Text for analysis -
____
Hello Reepca,

So glad to get your message.  :-)

Reepca Russelstein <ree...@russelstein.xyz> skribis:

> I assume you're not using cached build failures, right?  It defaults to
> off, so it should only be in use if you explicitly passed
> --cache-failures to guix-daemon (or had your client pass a value of
> "true" for "build-cache-failure", but I don't see that string anywhere
> in the guile side of guix).

Right, not using cached build failures on these machines.

> One detail that worries me is that SubstitutionGoal.outputLock is a
> std::shared_ptr<PathLocks> instead of a PathLocks.  I cannot for the
> life of me figure out why this is the case, since no sharing of
> ownership of the underlying PathLocks seems to ever be done.
> outputLock.reset() seems to be used as if it were a synonym for
> outputLock.unlock() in many places, so whoever wrote those uses probably
> thought the same.  As far as I can tell, it *should* always cause
> PathLocks::unlock to be called, so it shouldn't be an issue, it just
> worries me that I don't understand why it's done that way.

Yes, I had the same thoughts.  I checked the “shared_ptr<PathLocks>
outputLock;” member is here since at least 2005, when the file was
renamed to build.cc.

> Ahh, I think I may have just found another place in
> DerivationGoal::tryToBuild that might be the source of your issues.
> First, note the comment:
>
> /* Obtain locks on all output paths.  The locks are automatically
>    released when we exit this function or the client crashes. ... */
>
> Well, as I noticed earlier in the cached build failures case, this isn't
> exactly accurate, and there's probably a reason why.  The comment seems
> to believe specifically that leaving the scope of tryToBuild will
> automatically release the locks, which suggests to me that at one point
> outputLocks was a local variable, rather than a field of DerivationGoal.
> This theorized older version would be consistent with what we see in
> this (current) snippet:
>
>     if (buildMode != bmCheck && validPaths.size() == drv.outputs.size()) {
>         debug(format("skipping build of derivation `%1%', someone beat us to 
> it") % drvPath);
>         outputLocks.setDeletion(true);
>         done(BuildResult::AlreadyValid);
>         return;
>     }

Uh!  Sounds like a plausible problem.

> If leaving the scope of tryToBuild would cause outputLocks.unlock to
> run, then outputLocks.setDeletion is all that would need to be called.
> But since that isn't the case, this will cause the lock to be held for
> as long as the DerivationGoal exists.
____
Information provided -
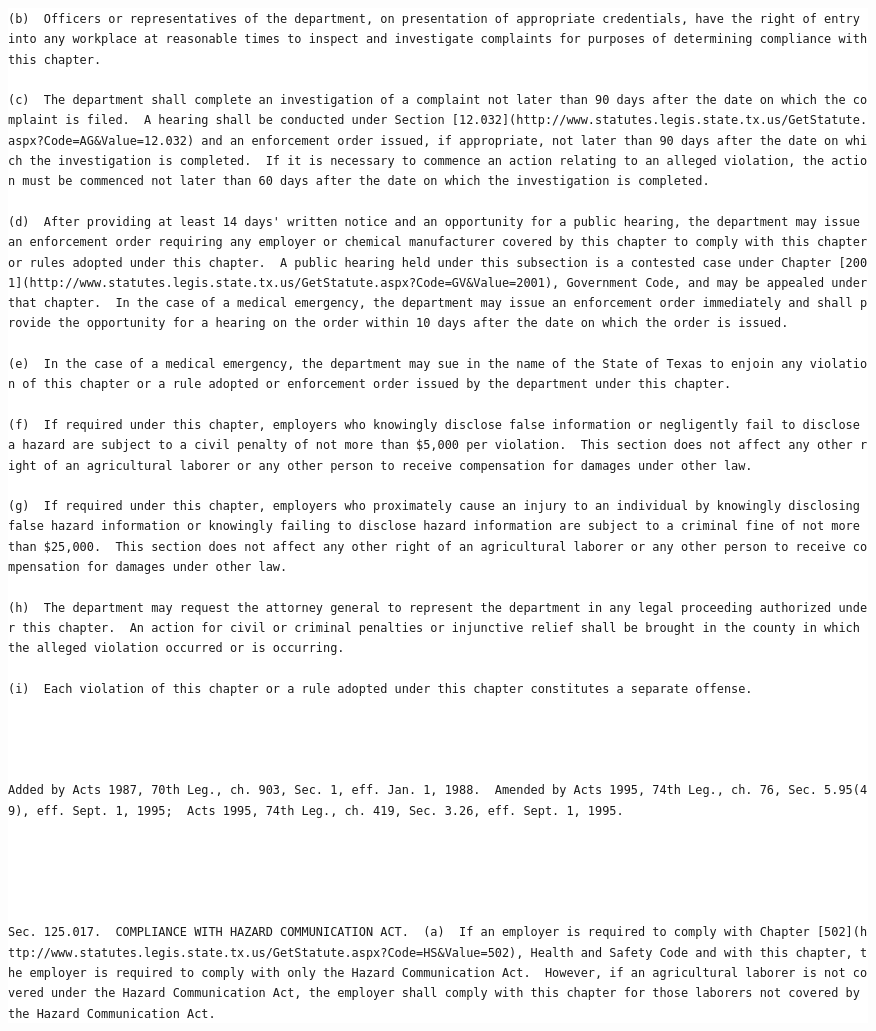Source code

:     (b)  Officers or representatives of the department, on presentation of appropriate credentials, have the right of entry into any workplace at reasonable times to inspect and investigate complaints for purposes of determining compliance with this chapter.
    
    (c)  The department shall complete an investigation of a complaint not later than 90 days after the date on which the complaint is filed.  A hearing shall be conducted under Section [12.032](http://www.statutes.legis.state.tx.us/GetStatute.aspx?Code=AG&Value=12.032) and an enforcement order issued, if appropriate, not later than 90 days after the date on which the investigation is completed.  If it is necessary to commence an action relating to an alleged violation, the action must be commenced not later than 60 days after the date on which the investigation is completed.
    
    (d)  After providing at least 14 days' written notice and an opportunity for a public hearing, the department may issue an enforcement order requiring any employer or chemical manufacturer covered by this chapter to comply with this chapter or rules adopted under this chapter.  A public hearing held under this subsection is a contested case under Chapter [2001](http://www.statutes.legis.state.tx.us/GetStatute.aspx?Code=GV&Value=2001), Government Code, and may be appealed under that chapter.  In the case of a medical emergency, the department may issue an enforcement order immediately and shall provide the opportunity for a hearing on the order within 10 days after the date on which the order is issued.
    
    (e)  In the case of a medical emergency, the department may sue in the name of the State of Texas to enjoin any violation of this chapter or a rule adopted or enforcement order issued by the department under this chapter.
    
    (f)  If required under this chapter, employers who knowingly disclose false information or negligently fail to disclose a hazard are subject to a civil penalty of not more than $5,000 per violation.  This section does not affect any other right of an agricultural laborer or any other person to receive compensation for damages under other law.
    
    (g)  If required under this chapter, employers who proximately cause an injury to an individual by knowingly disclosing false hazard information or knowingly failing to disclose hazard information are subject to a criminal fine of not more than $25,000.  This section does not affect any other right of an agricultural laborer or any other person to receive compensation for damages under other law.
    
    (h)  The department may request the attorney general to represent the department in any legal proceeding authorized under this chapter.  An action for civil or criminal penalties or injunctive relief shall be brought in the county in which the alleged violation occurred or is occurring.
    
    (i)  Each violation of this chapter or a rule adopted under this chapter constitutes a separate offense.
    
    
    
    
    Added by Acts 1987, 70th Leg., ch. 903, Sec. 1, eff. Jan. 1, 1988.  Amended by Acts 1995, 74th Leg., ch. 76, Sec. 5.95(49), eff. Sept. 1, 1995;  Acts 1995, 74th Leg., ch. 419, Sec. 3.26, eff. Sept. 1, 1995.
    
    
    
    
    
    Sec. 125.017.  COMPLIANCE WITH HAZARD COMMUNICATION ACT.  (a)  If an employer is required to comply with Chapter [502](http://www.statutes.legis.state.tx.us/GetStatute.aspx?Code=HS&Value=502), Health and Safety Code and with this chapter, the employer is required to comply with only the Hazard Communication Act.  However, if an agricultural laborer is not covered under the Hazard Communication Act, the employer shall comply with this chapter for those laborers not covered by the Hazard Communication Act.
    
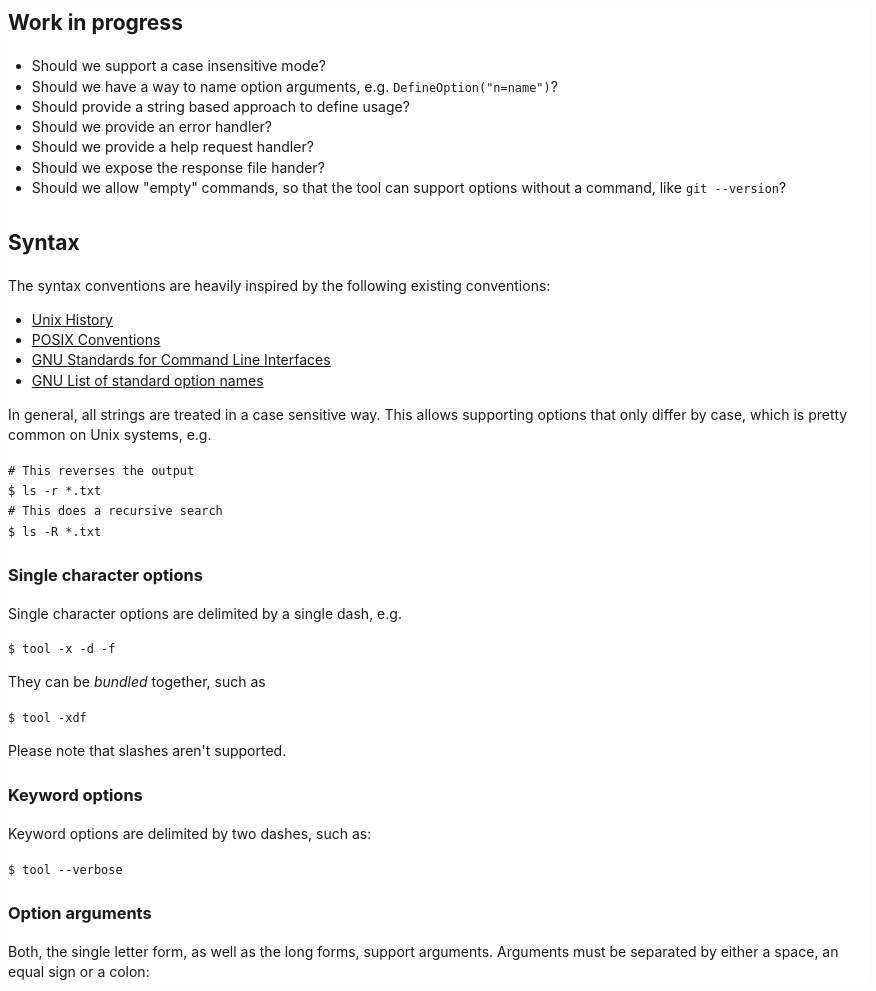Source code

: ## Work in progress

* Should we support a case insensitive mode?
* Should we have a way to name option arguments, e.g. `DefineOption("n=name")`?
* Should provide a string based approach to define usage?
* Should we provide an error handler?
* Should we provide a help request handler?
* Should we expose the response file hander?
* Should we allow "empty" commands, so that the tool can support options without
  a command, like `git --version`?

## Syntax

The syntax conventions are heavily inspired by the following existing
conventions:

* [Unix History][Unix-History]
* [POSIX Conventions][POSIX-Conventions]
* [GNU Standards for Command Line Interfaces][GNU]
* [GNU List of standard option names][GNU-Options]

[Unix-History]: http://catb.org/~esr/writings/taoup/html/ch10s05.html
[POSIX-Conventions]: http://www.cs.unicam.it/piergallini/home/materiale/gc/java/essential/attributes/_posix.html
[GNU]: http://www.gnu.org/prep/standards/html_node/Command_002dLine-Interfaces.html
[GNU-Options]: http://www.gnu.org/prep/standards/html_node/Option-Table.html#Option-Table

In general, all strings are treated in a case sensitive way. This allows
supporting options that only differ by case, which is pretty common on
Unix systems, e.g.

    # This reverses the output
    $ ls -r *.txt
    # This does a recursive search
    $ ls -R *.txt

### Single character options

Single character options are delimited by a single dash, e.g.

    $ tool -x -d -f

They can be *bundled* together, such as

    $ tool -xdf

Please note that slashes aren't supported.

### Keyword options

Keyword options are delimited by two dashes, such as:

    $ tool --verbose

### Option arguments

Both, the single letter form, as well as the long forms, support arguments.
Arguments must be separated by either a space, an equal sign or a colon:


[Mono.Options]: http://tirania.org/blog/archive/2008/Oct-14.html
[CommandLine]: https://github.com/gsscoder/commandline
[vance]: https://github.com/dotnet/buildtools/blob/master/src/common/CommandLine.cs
____
Work to be completed -
Answer these questions about the Guix daemon lock discussion:
(a) Since at least what year has the "shared_ptr<PathLocks> outputLock;" member been present?
(b) Which option must be explicitly passed to guix-daemon for cached build failures to be in use?
(c) For how long will the lock be held, given that leaving the scope of tryToBuild does not run outputLocks.unlock?

Task response -
(a) Since at least 2005, when the file was renamed to build.cc.
(b) --cache-failures
(c) For as long as the DerivationGoal exists.